During the ratification debate, Marshall, foreshadowing his opinion in Marbury, noted that if Congress “were to make a law not warranted by any powers enumerated, it would be considered by the Judges as an infringement of the Constitution which they are to guard . . . They would declare it void.”
Marshall soon became embroiled in the growing domestic divisions over the nation’s policy toward the French Revolution and the war between France and Great Britain. Marshall sided with Washington, Adams, and Hamilton over his cousin Thomas Jefferson. The two men—Marshall and Jefferson—would grow to hate each other.
At Washington’s urging, Marshall ran for Congress and won. When Washington died in 1799, it was Marshall who informed the House of his death, eulogizing him by borrowing a line from Henry Lee that Washington was “first in war, first in peace, and first in the hearts of his countrymen.”
John Adams had succeeded Washington as president, and he selected Marshall to be his Secretary of State. The U.S. was in an undeclared naval war with France and Congress had passed the notorious Alien and Sedition Acts. Brookhiser notes that when Adams returned to Massachusetts to tend to his sick wife, “Marshall ran the executive branch in his absence.”
In December 1800, Chief Justice Oliver Ellsworth informed the president that he was retiring from the Court. Adams first turned to John Jay, who had been the nation’s first Chief Justice, but he declined. Adams then nominated Marshall who was confirmed on January 27, 1801.
Brookhiser provides brief narratives of the major cases, in addition to Marbury, decided by the Court during Marshall’s 34-year tenure as Chief Justice.

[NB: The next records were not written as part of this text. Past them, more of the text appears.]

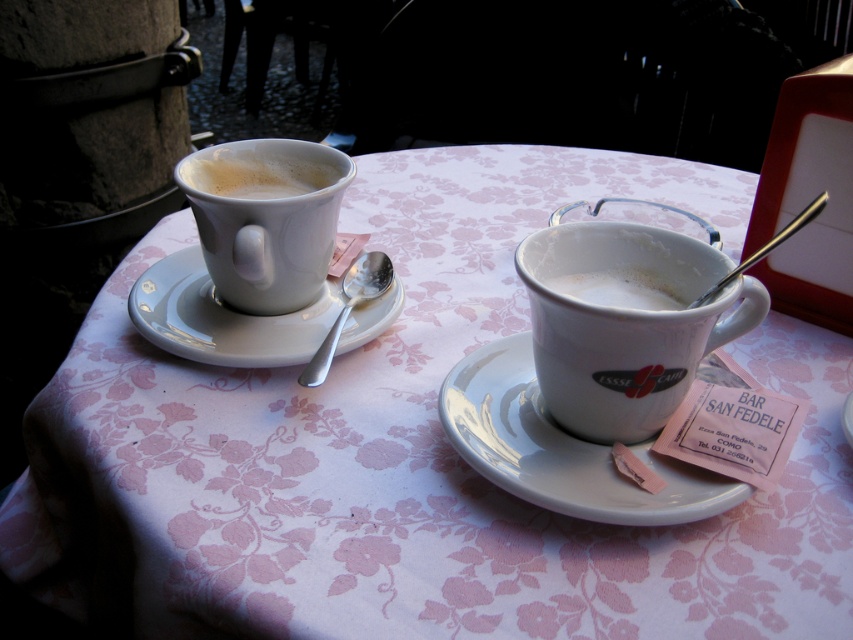
Measure the distance between white ceramic saucer at center and camera.

The distance of white ceramic saucer at center from camera is 12.05 inches.

Find the location of a particular element. This screenshot has width=853, height=640. white ceramic saucer at center is located at coordinates (561, 449).

Is point (445, 385) in front of point (155, 333)?

That is True.

I want to click on white ceramic saucer at center, so click(x=561, y=449).

Does white glossy saucer at left appear on the right side of silver metallic spoon at left?

Incorrect, white glossy saucer at left is not on the right side of silver metallic spoon at left.

Is white glossy saucer at left in front of silver metallic spoon at left?

No, it is not.

Which is in front, point (315, 324) or point (305, 381)?

Point (305, 381) is in front.

Identify the location of white glossy saucer at left. (223, 317).

Identify the location of white ceramic saucer at center. This screenshot has width=853, height=640. (561, 449).

Is white ceramic saucer at center bigger than silver metallic spoon at left?

Correct, white ceramic saucer at center is larger in size than silver metallic spoon at left.

Is point (703, 468) positioned in front of point (379, 252)?

Yes, it is.

In order to click on white ceramic saucer at center in this screenshot , I will do `click(561, 449)`.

Quite often, Marshall wrote for a unanimous court, something that rarely happens today.
Marshall wrote a 25,000-word opinion in United States v. Burr, which examined the law of treason and led to Aaron Burr’s acquittal. He upheld the validity of contracts in Fletcher v. Peck and Dartmouth v. Woodward. He validated the expansion of Congress’ power under the “necessary and proper” clause in McCulloch v. Maryland. He defined Congress’ power over interstate commerce in Gibbons v. Ogden.
In one of Marshall’s last opinions in the case of Barron v. Baltimore, he ruled that the protections of the Bill of Rights to the Constitution only applied to the federal government, not to the states. This set the stage for post-Civil War cases that interpreted the 14th Amendment as empowering the court to selectively apply the protections of the Bill of Rights to the states.

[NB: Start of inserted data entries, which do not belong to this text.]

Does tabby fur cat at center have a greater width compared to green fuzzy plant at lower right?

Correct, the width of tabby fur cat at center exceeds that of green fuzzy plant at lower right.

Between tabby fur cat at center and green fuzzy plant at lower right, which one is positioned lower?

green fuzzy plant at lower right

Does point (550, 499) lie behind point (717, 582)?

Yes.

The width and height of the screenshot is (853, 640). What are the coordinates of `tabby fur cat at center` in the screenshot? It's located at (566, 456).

Marshall died on July 6, 1835. Unlike his hero Washington, he did not free his slaves upon his death. President Andrew Jackson named Roger Taney as his replacement. Taney, who in 1857 authored the infamous Dred Scott opinion, would serve as Chief Justice until 1864.
Brookhiser’s last chapter, which examines Marshall’s legacy, is a masterpiece of concise analysis. “Marshall’s greatest accomplishment,” he writes, was “defending the Constitution as the people’s supreme act.” He rejected the widely held notion that the Constitution was a creature of the states, not the people as a whole.

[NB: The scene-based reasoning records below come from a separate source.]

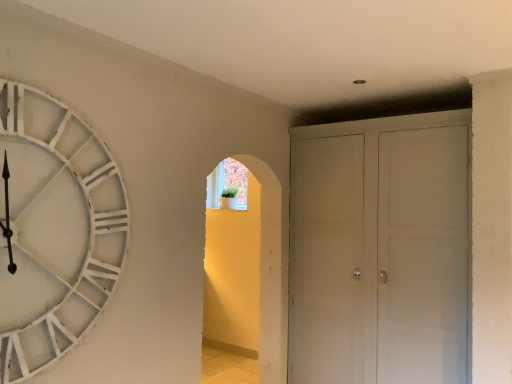
Question: Relative to white wooden clock at left, is white matte cabinet at right in front or behind?

Choices:
 (A) behind
 (B) front

Answer: (A)

Question: Is white matte cabinet at right wider or thinner than white wooden clock at left?

Choices:
 (A) thin
 (B) wide

Answer: (B)

Question: Is point (316, 200) closer or farther from the camera than point (112, 188)?

Choices:
 (A) farther
 (B) closer

Answer: (A)

Question: From a real-world perspective, relative to white matte cabinet at right, is white wooden clock at left vertically above or below?

Choices:
 (A) below
 (B) above

Answer: (B)

Question: Is white wooden clock at left bigger or smaller than white matte cabinet at right?

Choices:
 (A) small
 (B) big

Answer: (A)

Question: In terms of width, does white wooden clock at left look wider or thinner when compared to white matte cabinet at right?

Choices:
 (A) thin
 (B) wide

Answer: (A)

Question: Is white wooden clock at left inside or outside of white matte cabinet at right?

Choices:
 (A) outside
 (B) inside

Answer: (A)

Brookhiser notes that Marshall used three weapons to interpret the Constitution: its words, the historical context of its creation, and the intention of its drafters. If that is not exactly the originalism of Justice Scalia’s formulation, it is pretty close to it.
Brookhiser closes the chapter on Marshall’s legacy with a question posed by Jefferson’s critique of Marshall’s concept of judicial review: “Should the Supreme Court be the sole arbiter of constitutional questions?”
As the distance between us and the Founding lengthens, Brookhiser concludes, “there rises a coral reef of constitutional law, explicating, embellishing, and burying the document that supports it.” This has resulted in the court substituting its own will for the intent of the Framers and the words of the document itself. As that increasingly happens, “the people cease, as Lincoln said, to be their own rulers, resigning their government into the hands of that eminent tribunal.”